El último tren

Por Amrit

Venedeoras de mani y rositas de maíz. Foto: Elio Delgado

HAVANA TIMES, 19 dic.  — Cuando veo a los viejitos en la calle vendiendo cucuruchos de maní, o jabas de nailon (bolsas platicas), o cualquier bagatela, me acuerdo de aquella anciana de la película “Suite Havana.” de Fernando Pérez, quien aparece entre los cubanos de carne y hueso, que no son actores y se debaten ante el duro reto de la supervivencia en un “período especial” interminable.

En los créditos donde estos personajes filmados en su rutina real, confiesan sus sueños, la anciana revela que “Ya no tiene sueños.”

Y cada viejito sentado en una esquina, o en un portal de mercado, desplegando sus mercancías con manos maltratadas por el trabajo y el tiempo, me parece haber perdido el último tren, el que aún podía desmentir la sensación de haber sido estafado por la vida.

Mi padrastro murió hace unos meses de un cáncer de páncreas, con la misma impresión.   Su sueño de visitar a su nieta en Miami se disipó por completo en el ambiente del hospital Calixto García, entre los enfermos y los pinchazos, la mala comida y la indiferencia de las enfermeras.  Su única hija carnal pisó el aeropuerto de la Habana tres horas después del momento en que él quedó inmóvil en los brazos de mi hermana mayor.

Ahora, lidiando con la tristeza de mi madre que no encuentra qué hacer entre los límites de una larga neuropatía y los retos que le dicta (una vez más), la sobrevivencia, soy yo la que le reinventa sueños.

Le busco libros, canciones viejas, películas… “En esta hay imágenes de Suiza, mami, el país que siempre soñaste visitar.” le digo, y con el tiempo que me garantiza el nuevo espejismo me pregunto si aún podré (aunque ya hace años renuncié a mi sueño de recorrer el mundo), conseguirle una invitación al país que en su juventud parecía tan cierto, tan accesible.

Un amigo me comenta angustiado que además de las exigencias de su trabajo como carpintero y las demandas de su niña de dos años, tiene que ingeniárselas para atender a su padre, quien ha perdido la voluntad de vivir (o los sueños) y no tiene ánimos ni para  limpiar la casa… Me cuenta que la depresión comenzó cuando él creyó que tenía un tumor, y aunque ya esta posibilidad se descartó con exámenes y diagnósticos, el tumor virtual todavía persiste y se ha expandido en forma de tristeza.

Sentada en una parada de Alamar, vuelvo la cabeza al escuchar:

“Los viejos de allá se ven diferentes, mucho menos estropeados.”

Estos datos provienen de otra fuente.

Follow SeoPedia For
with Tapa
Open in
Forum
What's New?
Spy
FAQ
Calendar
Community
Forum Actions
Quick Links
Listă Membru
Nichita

“Oye, si mi hermana fue de visita y cuando vino se había quitado diez años de arriba.”

Son dos ancianos.  Un joven que también escucha el diálogo, se ríe.  Desde su juventud, cualquier país se ve probable: hay todavía muchos trenes en su andén.

Pero me interesa aclarar que no tengo la opinión de que los viejos de Miami, (menos estropeados en las fotografías) sean más felices.  Tal vez sí, tal vez no, porque la tristeza nos puede alcanzar en cualquier país.

Pero sí creo que una persona tiene el derecho de mirar su vida desde la tranquilidad de haber trabajado para conseguir algunos sueños, aunque la existencia siempre impone prioridades, pero un largo servicio a la sociedad no puede dar como fruto morir de un retiro, más que vivir, mientras hay que inventar ¡todavía! alternativas que siguen confinándonos al radio de subsistir, donde  aún no se puede soñar, pues se precisa pasar del mero instinto de mantener un cuerpo funcionando.

Justo donde las necesidades básicas terminan, empiezan los sueños.

Como si estuviera yo en un tren con alas que vuela sin prisa (como si a mí misma  me quedara mucho tiempo) miro a los viejos de mi ciudad y quisiera montarlos, uno a uno, antes de que un cáncer o una melancolía se los lleve a otra parte.